### What is needed
Turn every line of the records below into a numbered list, leaving out any blank lines.

### Stored entries
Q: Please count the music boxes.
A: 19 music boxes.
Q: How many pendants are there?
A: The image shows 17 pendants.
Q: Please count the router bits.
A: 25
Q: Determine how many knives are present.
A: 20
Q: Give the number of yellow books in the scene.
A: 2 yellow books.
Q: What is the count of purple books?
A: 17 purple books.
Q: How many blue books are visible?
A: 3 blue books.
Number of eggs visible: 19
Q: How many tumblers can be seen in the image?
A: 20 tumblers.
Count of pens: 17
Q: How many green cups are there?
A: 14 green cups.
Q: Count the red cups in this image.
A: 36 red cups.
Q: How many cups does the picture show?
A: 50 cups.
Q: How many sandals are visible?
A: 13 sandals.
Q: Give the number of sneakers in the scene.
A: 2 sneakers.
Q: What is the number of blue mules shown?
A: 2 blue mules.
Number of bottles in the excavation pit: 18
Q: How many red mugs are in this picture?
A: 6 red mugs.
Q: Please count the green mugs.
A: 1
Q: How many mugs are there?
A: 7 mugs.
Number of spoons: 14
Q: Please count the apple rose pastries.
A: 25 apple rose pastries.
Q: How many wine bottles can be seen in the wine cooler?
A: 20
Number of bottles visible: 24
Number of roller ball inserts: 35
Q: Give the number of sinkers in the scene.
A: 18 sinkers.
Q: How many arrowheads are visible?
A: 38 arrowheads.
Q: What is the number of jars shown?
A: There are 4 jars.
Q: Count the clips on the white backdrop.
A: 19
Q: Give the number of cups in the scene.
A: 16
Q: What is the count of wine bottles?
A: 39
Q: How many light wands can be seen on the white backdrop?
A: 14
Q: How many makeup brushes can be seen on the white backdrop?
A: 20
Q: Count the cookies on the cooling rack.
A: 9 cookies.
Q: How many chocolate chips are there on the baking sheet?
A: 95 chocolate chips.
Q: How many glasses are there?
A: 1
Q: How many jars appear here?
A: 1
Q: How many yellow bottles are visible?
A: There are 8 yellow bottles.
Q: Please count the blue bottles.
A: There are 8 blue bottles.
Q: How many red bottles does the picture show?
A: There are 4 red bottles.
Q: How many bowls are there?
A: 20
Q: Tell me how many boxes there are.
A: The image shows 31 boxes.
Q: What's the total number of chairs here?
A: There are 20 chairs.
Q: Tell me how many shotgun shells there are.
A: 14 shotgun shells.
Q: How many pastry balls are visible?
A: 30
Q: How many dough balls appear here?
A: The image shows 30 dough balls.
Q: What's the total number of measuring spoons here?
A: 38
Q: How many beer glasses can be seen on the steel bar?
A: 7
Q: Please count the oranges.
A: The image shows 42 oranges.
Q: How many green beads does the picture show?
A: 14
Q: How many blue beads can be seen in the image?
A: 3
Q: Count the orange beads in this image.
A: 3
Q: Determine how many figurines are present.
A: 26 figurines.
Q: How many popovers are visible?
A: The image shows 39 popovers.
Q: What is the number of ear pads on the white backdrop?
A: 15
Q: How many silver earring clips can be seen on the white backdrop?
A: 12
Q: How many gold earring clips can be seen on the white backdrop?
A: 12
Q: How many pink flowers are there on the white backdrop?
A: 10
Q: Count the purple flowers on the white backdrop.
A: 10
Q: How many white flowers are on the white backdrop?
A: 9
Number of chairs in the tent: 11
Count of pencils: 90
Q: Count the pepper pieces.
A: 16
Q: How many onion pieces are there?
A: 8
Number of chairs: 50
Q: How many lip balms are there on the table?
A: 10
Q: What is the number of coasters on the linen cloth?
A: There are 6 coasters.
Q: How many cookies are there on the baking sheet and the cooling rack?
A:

### Exercise result
1. Q: Please count the music boxes.
2. A: 19 music boxes.
3. Q: How many pendants are there?
4. A: The image shows 17 pendants.
5. Q: Please count the router bits.
6. A: 25
7. Q: Determine how many knives are present.
8. A: 20
9. Q: Give the number of yellow books in the scene.
10. A: 2 yellow books.
11. Q: What is the count of purple books?
12. A: 17 purple books.
13. Q: How many blue books are visible?
14. A: 3 blue books.
15. Number of eggs visible: 19
16. Q: How many tumblers can be seen in the image?
17. A: 20 tumblers.
18. Count of pens: 17
19. Q: How many green cups are there?
20. A: 14 green cups.
21. Q: Count the red cups in this image.
22. A: 36 red cups.
23. Q: How many cups does the picture show?
24. A: 50 cups.
25. Q: How many sandals are visible?
26. A: 13 sandals.
27. Q: Give the number of sneakers in the scene.
28. A: 2 sneakers.
29. Q: What is the number of blue mules shown?
30. A: 2 blue mules.
31. Number of bottles in the excavation pit: 18
32. Q: How many red mugs are in this picture?
33. A: 6 red mugs.
34. Q: Please count the green mugs.
35. A: 1
36. Q: How many mugs are there?
37. A: 7 mugs.
38. Number of spoons: 14
39. Q: Please count the apple rose pastries.
40. A: 25 apple rose pastries.
41. Q: How many wine bottles can be seen in the wine cooler?
42. A: 20
43. Number of bottles visible: 24
44. Number of roller ball inserts: 35
45. Q: Give the number of sinkers in the scene.
46. A: 18 sinkers.
47. Q: How many arrowheads are visible?
48. A: 38 arrowheads.
49. Q: What is the number of jars shown?
50. A: There are 4 jars.
51. Q: Count the clips on the white backdrop.
52. A: 19
53. Q: Give the number of cups in the scene.
54. A: 16
55. Q: What is the count of wine bottles?
56. A: 39
57. Q: How many light wands can be seen on the white backdrop?
58. A: 14
59. Q: How many makeup brushes can be seen on the white backdrop?
60. A: 20
61. Q: Count the cookies on the cooling rack.
62. A: 9 cookies.
63. Q: How many chocolate chips are there on the baking sheet?
64. A: 95 chocolate chips.
65. Q: How many glasses are there?
66. A: 1
67. Q: How many jars appear here?
68. A: 1
69. Q: How many yellow bottles are visible?
70. A: There are 8 yellow bottles.
71. Q: Please count the blue bottles.
72. A: There are 8 blue bottles.
73. Q: How many red bottles does the picture show?
74. A: There are 4 red bottles.
75. Q: How many bowls are there?
76. A: 20
77. Q: Tell me how many boxes there are.
78. A: The image shows 31 boxes.
79. Q: What's the total number of chairs here?
80. A: There are 20 chairs.
81. Q: Tell me how many shotgun shells there are.
82. A: 14 shotgun shells.
83. Q: How many pastry balls are visible?
84. A: 30
85. Q: How many dough balls appear here?
86. A: The image shows 30 dough balls.
87. Q: What's the total number of measuring spoons here?
88. A: 38
89. Q: How many beer glasses can be seen on the steel bar?
90. A: 7
91. Q: Please count the oranges.
92. A: The image shows 42 oranges.
93. Q: How many green beads does the picture show?
94. A: 14
95. Q: How many blue beads can be seen in the image?
96. A: 3
97. Q: Count the orange beads in this image.
98. A: 3
99. Q: Determine how many figurines are present.
100. A: 26 figurines.
101. Q: How many popovers are visible?
102. A: The image shows 39 popovers.
103. Q: What is the number of ear pads on the white backdrop?
104. A: 15
105. Q: How many silver earring clips can be seen on the white backdrop?
106. A: 12
107. Q: How many gold earring clips can be seen on the white backdrop?
108. A: 12
109. Q: How many pink flowers are there on the white backdrop?
110. A: 10
111. Q: Count the purple flowers on the white backdrop.
112. A: 10
113. Q: How many white flowers are on the white backdrop?
114. A: 9
115. Number of chairs in the tent: 11
116. Count of pencils: 90
117. Q: Count the pepper pieces.
118. A: 16
119. Q: How many onion pieces are there?
120. A: 8
121. Number of chairs: 50
122. Q: How many lip balms are there on the table?
123. A: 10
124. Q: What is the number of coasters on the linen cloth?
125. A: There are 6 coasters.
126. Q: How many cookies are there on the baking sheet and the cooling rack?
127. A:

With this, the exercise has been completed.